Brontosaurus, whose name means “Thunder Lizard,” is not an actual dinosaur. It is actually a mix of Apatosaurus, meaning “Deceptive Lizard,” and Camarasaurus, meaning “Chambered Lizard,” due to the hastiness of paleontologist Othniel Charles Marsh.
In the late 1860s, two paleontologists, Edward Drinker Cope and Marsh, became rivals and had a competition to see who could discover the most species of dinosaurs. But in their rush, they often had incomplete or inaccurate data.
In 1877, Marsh wrote a brief article that appeared in the American Journal of Science, describing Apatosaurus’s vertebral column, but he did not have any other information about the animal. In the article, he estimated that Apatosaurus was 50 feet long. Later that year, Marsh wrote another article for American Journal of Science that described a different dinosaur’s pelvis and vertebrae. He called this dinosaur Brontosaurus and he determined it to be 70 to 80 feet long.
An almost complete skeleton of Brontosaurus was put on display in Yale’s Peabody Museum, the first sauropod (large herbivore that is “lizard-footed”) to be on display anywhere. Brontosaurus became a very famous and popular dinosaur worldwide.
However, it turned out that the Apatosaurus Marsh had found earlier was not a separate species from Brontosaurus; it was actually a juvenile form of the same species. In 1903, Elmer Riggs from the Field Museum in Chicago found Marsh’s mistake. Because Marsh found and named Apatosaurus first, the rules for naming animals at the time gave the name Apatosaurus priority to Brontosaurus, and thus the dinosaur is now called Apatosaurus.
Although the mistake was known since the early 20th century, the name Brontosaurus was still used in popular culture and the media, and even on museum displays. But in 1970, scientists John McIntosh and David Berman proved that Marsh had mounted the wrong head onto Brontosaurus’s skull. Because there was no Apatosaurus head for the Brontosaurus exhibit, Marsh had purposely taken a skull from another excavation site, the skull of Camarasaurus, and mounted it onto Brontosaurus. However, the real Brontosaurus skull looks more like that of Diplodocus, another sauropod, which has a longer snout. Camarasaurus had a smaller head that was rounder with a blunt snout and spoon-shaped teeth.

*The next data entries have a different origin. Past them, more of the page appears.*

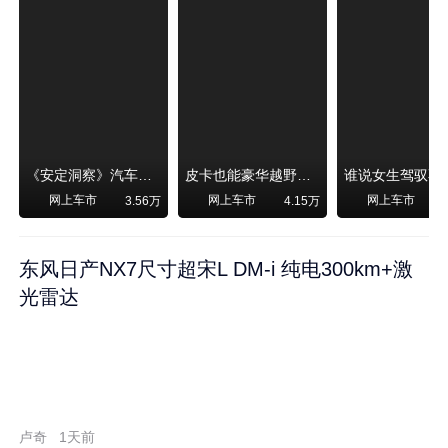
《安定洞察》汽车烧不烧油，和石油安全无关！
皮卡也能豪华越野！纵横F700上市，限时卖29.99万起
网上车市
网上车市
网上车市
3.56万
4.15万
东风日产NX7尺寸超宋L DM-i 纯电300km+激
光雷达
卢奇
1天前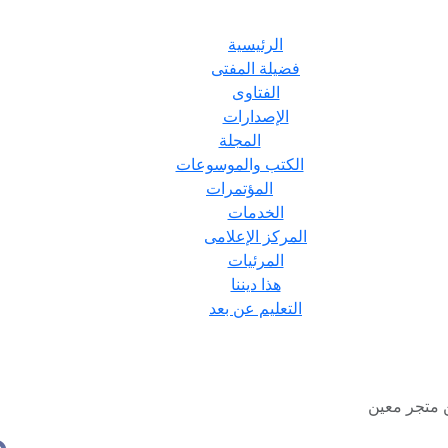
الرئيسية
فضيلة المفتى
الفتاوى
الإصدارات
المجلة
الكتب والموسوعات
المؤتمرات
الخدمات
المركز الإعلامى
المرئيات
هذا ديننا
التعليم عن بعد
 متجر معين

In 1989, the U.S. Post Office decided to make available illustrated dinosaur stamps. But, many dinosaur enthusiasts were upset that the post office wanted to use the name Brontosaurus, since the correct name is Apatosaurus. Now, most people refer to Brontosaurus as Apatosaurus, although some people hold on to the old, technically incorrect name.
Now that you know the history behind Brontosaurus and Apatosaurus, here are five interesting facts about Apatosaurus.

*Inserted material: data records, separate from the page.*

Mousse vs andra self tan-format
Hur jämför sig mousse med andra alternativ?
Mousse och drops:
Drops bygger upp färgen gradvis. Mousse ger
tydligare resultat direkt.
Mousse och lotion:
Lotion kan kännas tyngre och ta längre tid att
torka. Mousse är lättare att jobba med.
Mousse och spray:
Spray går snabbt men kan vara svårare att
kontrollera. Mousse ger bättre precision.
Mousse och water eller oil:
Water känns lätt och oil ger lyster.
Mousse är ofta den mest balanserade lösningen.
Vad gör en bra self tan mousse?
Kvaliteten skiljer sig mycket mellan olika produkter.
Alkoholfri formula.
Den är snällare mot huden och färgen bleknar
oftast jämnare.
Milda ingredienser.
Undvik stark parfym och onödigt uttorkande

Apatosaurus Fact #1: Apatosaurus lived in what is now North America during the late Jurassic Period, around 146-157 million years ago. There was a minor mass extinction towards the end of this period, during which many enormous sauropods died out, but the cause of this extinction is unknown.
Apatosaurus Fact #2: Apatosaurus was one of the biggest land dinosaurs, weighing 33-38 tons and measuring between 70-90 feet long and 15 tall at the hips. It had a head less thank two feet long, and a very small brain. Apatosaurus is considered to be one of the least intelligent dinosaurs. Apatosaurus had a long neck, with 15 vertebrae, a long tail about 50 feet long, four column-like legs, peg-like teeth, and a hollow backbone. Apatosaurus could have only held its head up to 17 feet off the ground. However, this often protected them from predators, since the largest predator at the time in North America was Allosaurus and it was only 15 feet tall. Apatosaurus’s neck may have been used to poke its head into groups of trees the Apatosaurus body would not be able to venture into.

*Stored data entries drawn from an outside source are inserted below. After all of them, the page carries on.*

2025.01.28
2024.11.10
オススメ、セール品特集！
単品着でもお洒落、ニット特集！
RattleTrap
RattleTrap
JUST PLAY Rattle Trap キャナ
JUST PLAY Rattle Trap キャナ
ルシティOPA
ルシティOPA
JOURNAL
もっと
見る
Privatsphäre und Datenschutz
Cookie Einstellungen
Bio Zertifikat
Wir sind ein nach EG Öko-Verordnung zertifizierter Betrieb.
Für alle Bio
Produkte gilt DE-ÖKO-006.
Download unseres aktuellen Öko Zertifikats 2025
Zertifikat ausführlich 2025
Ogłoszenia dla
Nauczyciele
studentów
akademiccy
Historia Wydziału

Apatosaurus Fact #3: Apatosaurus had nostrils on the top of its head. Although it was believed that Apatosaurus lived in wetlands, it is now clear Apatosaurus lived on dry land so no one knows why the nostrils were on the top of its head. Apatosaurus was an herbivore, and it ate mostly conifers. Because Apatosaurus was so big, it probably spent all of its time eating. It used its blunt teeth to strip and gather plants, and it swallowed its food whole and used gastroliths, stomach stones, to aid in digestion.
Apatosaurus Fact #4: Apatosaurus hatched from eggs up to one foot wide. Because Apatosaurus eggs have been found in a linear pattern instead of nests, it is thought they laid eggs while walking and did not take care of the eggs. Apatosaurus may have been a solitary dinosaur that lived on average 100 years.
Apatosaurus Fact #5: Apatosaurus had large hearts and high blood pressure to pump blood through the long neck to the head and brain. Therefore, Apatosaurus probably had a blood pressure over 400 mm Mercury, which is three to four times higher than a human’s blood pressure.